Werner Enterprises Inc. reported revenues increased 14 percent to $584.1 million in third quarter 2008 compared to $510.3 million in third quarter 2007. Revenues, excluding trucking fuel surcharges, increased 4 percent to $448.5 million compared to $433.0 million. Net income was $22.4 million compared to $21.9 million a year ago.
For the nine-month period ended Sept. 30, revenue increased to $1.68 billion compared to $1.55 billion a year ago. Revenues, excluding trucking fuel surcharges, were $1.31 billion compared to $1.33 billion. Net income was $48.9 million compared to $59.8 million a year ago.
The Omaha, Neb.-based company said the ongoing diversification of its service offerings — from the one-way van fleet to dedicated, regional, expedited and North America cross-border in the truckload segment; and freight management, intermodal, brokerage and Werner Global Logistics international in the value-added services segment — helped lessen the impact of a lackluster freight market in third quarter 2008. “Customer response to these growing service offerings continues to be very positive,” the company said. “Werner intends to continue its customer-centric strategy of diversifying and growing these service offerings.”
The company said freight demand for its van network of nearly 4,700 trucks in its regional, expedited and medium-to-long haul fleets was less encouraging during third quarter 2008; the pre-book percentages in July, August and September 2008 were about the same as July, August and September 2007. The strengthening of demand Werner experienced in June 2008 did not continue into third quarter 2008; however, third quarter 2008 pre-books were relatively stable year over year, compared to weaker year-over-year pre-books experienced during the first five months of 2008. Werner believes that as a result of a significant number of carrier failures that occurred during the first half of 2008, industry capacity remained more in balance with freight demand in third quarter 2008 compared to the excess of capacity at the beginning of 2008.
Freight demand during the latter part of third quarter 2008 and the first two weeks of October 2008 has been disappointing but not unexpected, considering the turbulence and uncertainty in the financial markets, the company said. Consumer spending is being affected by the current lack of confidence in the credit market and the stock market, Werner said, and it is planning based on the assumption that this trend will continue. The company expects this will result in lackluster shipping volumes during the upcoming peak freight season.

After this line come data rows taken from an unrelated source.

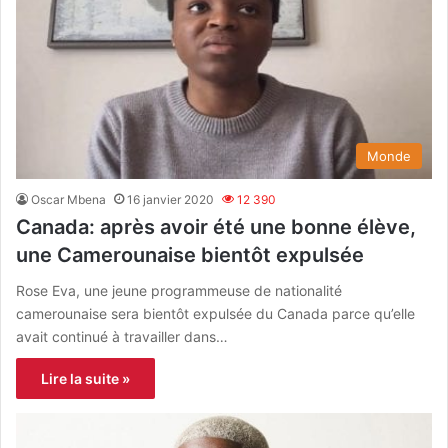
Monde
Oscar Mbena
16 janvier 2020
12 390
Canada: après avoir été une bonne élève,
une Camerounaise bientôt expulsée
Rose Eva, une jeune programmeuse de nationalité
camerounaise sera bientôt expulsée du Canada parce qu’elle
avait continué à travailler dans…
Lire la suite »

The company said the severe tightening of the credit and financial markets may create significant challenges for highly leveraged carriers that have financing issues or refinancing needs. Unless freight and financial market conditions improve quickly, Werner believes there is a higher probability of increased carrier failures. Werner believes its financial strength as a debt-free company places it in a unique position to capitalize on the opportunities ahead.